Reputation: 7404
I'm cleaning some text from Reddit. When you include a link in a Reddit self-text, you do so like this:
[the text you read](https://website.com/to/go/to)
. I'd like to use regex to remove the hyperlink (e.g. https://website.com/to/go/to
) but keep the text you read
.
Here is another example:
[the podcast list](https://www.reddit.com/r/datascience/wiki/podcasts)
I'd like to keep: the podcast list
.
How can I do this with Python's re
library? What is the appropriate regex?
Upvotes: 6
Views: 2440
Reputation: 394
I have created an initial attempt at your requested regex:
(?<=\[.+\])\(.+\)
The first part (?<=...)
is a look behind, which means it looks for it but does not match it. You can use this regex along with re's method sub. You can also see the meanings of all the regex symbols here.

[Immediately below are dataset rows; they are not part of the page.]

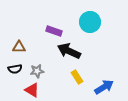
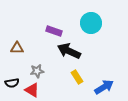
cyan circle: moved 1 px right, 1 px down
brown triangle: moved 2 px left, 1 px down
black semicircle: moved 3 px left, 14 px down
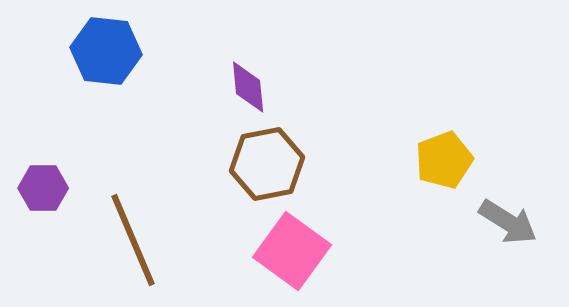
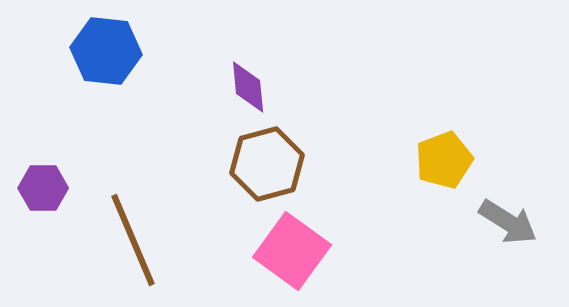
brown hexagon: rotated 4 degrees counterclockwise
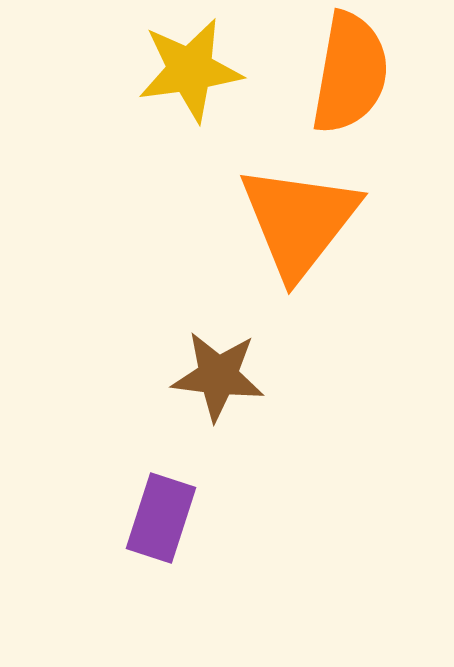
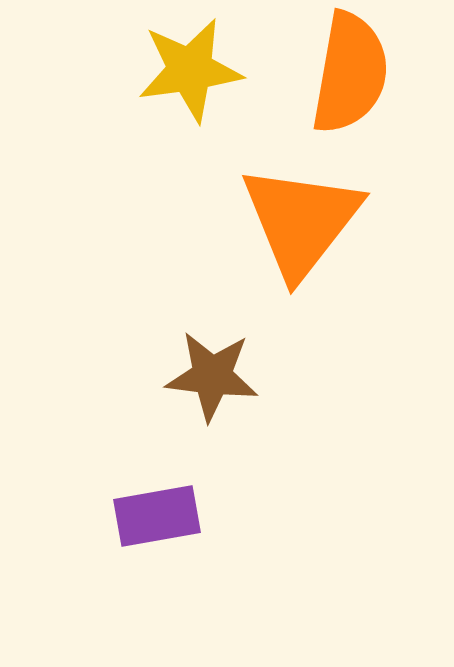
orange triangle: moved 2 px right
brown star: moved 6 px left
purple rectangle: moved 4 px left, 2 px up; rotated 62 degrees clockwise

You can extend the above regex to look for only things that have weblinks in the brackets, like so:
(?<=\[.+\])\(https?:\/\/.+\)
The problem with this is that if the link they provide is not started with an http or https it will fail.

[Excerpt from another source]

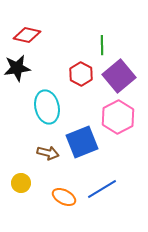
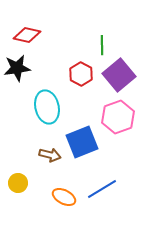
purple square: moved 1 px up
pink hexagon: rotated 8 degrees clockwise
brown arrow: moved 2 px right, 2 px down
yellow circle: moved 3 px left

After this you will need to remove the square brackets, maybe just removing all square brackets works fine for you.
Valentino pointed out that substitute accepts capturing groups, which lets you capture the text and substitute the text back in using the following regex:
\[(.+)\]\(.+\)
You can then substitute the first captured group (in the square brackets) back in using:
re.sub(r"\[(.+)\]\(.+\)", r"\1", original_text)
If you want to look at the regex in more detail (if you're new to regex or want to learn what they mean) I would recommend an online regex interpreter, they explain what each symbol does and it makes it much easier to read (especially when there are lots of escaped symbols like there are here).
Upvotes: 8